Home Made Potato Chips
Scrub your russet potatoes very well, pat them dry. Use a mandoline, or a box grater's slice tooth. A food processor will chop them up too much, a knife, even in the hands of a master will take too long. I don't peel mine, the added flavor and added texture from leaving the peels on is something I enjoy, but if you want to peel, be my guest. As soon as you get your slices made place them in an ice water bath for at least two hours. If you don't put the bath in the refrigerator, keep checking the ice and keep that baby cold. This is what will give you the total crisp texture. Drain the potato slices well, dry them thoroughly when you're ready to cook.
Heat an ample amount of oil. I use peanut oil in a cast iron saucepan, but any good light vegetable oil will do. Temperature is important, we are wanting 290°, not too hot, but certainly not a slow cook. Slow cooking will give you greezy chips. We don't want greezy.

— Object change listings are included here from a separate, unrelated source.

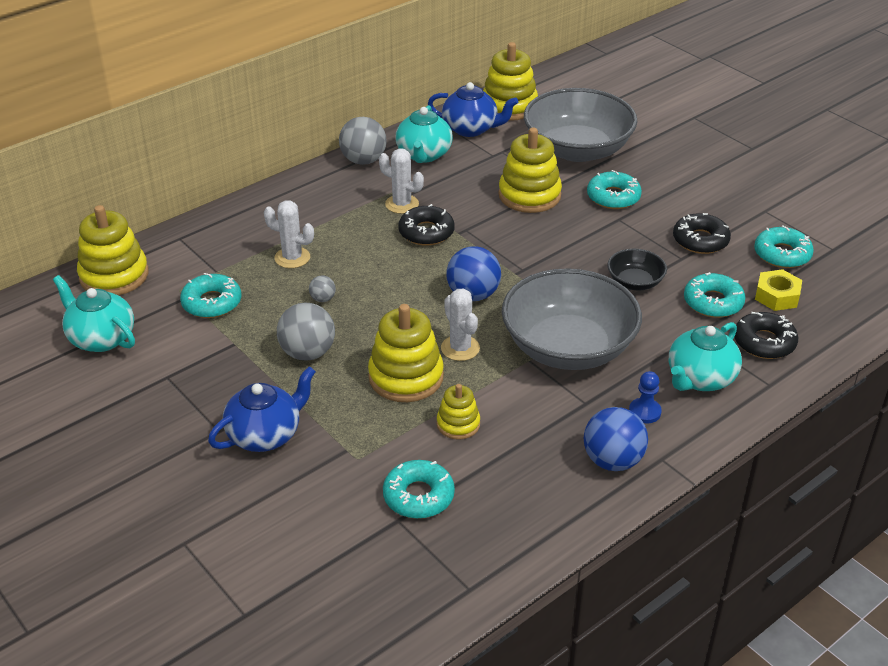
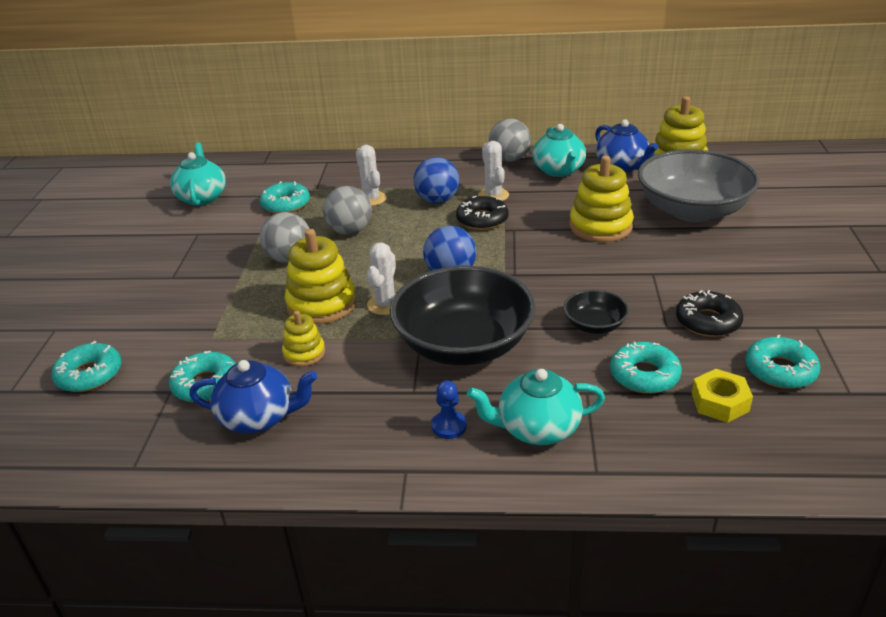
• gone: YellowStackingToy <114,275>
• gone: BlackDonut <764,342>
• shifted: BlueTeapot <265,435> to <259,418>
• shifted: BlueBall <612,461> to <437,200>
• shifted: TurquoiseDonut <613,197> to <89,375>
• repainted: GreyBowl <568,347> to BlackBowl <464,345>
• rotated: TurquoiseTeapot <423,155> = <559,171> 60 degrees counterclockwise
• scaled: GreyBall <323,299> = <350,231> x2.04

Put the chips into the hot oil, taking care not to spalsh yourself. I have a chinese bamboo handle basket that works great for dipping them out of the hot oil when they are floating on the top and the bubbles have almost quit. You want a light, golden brown color, the chips will continue to cook after you remove them from the oil. Dust them lightly with salt, use sea or kosher salt here, after all, you've gone to the trouble of cooking your own chips, use the top line salts.
You won't need to gussy up with flavors and crap like this. The potato flavor, the brilliant texture will jump in your mouth without a lot of distraction.
Give this a try, it's easier than you think, and way better than you can imagine.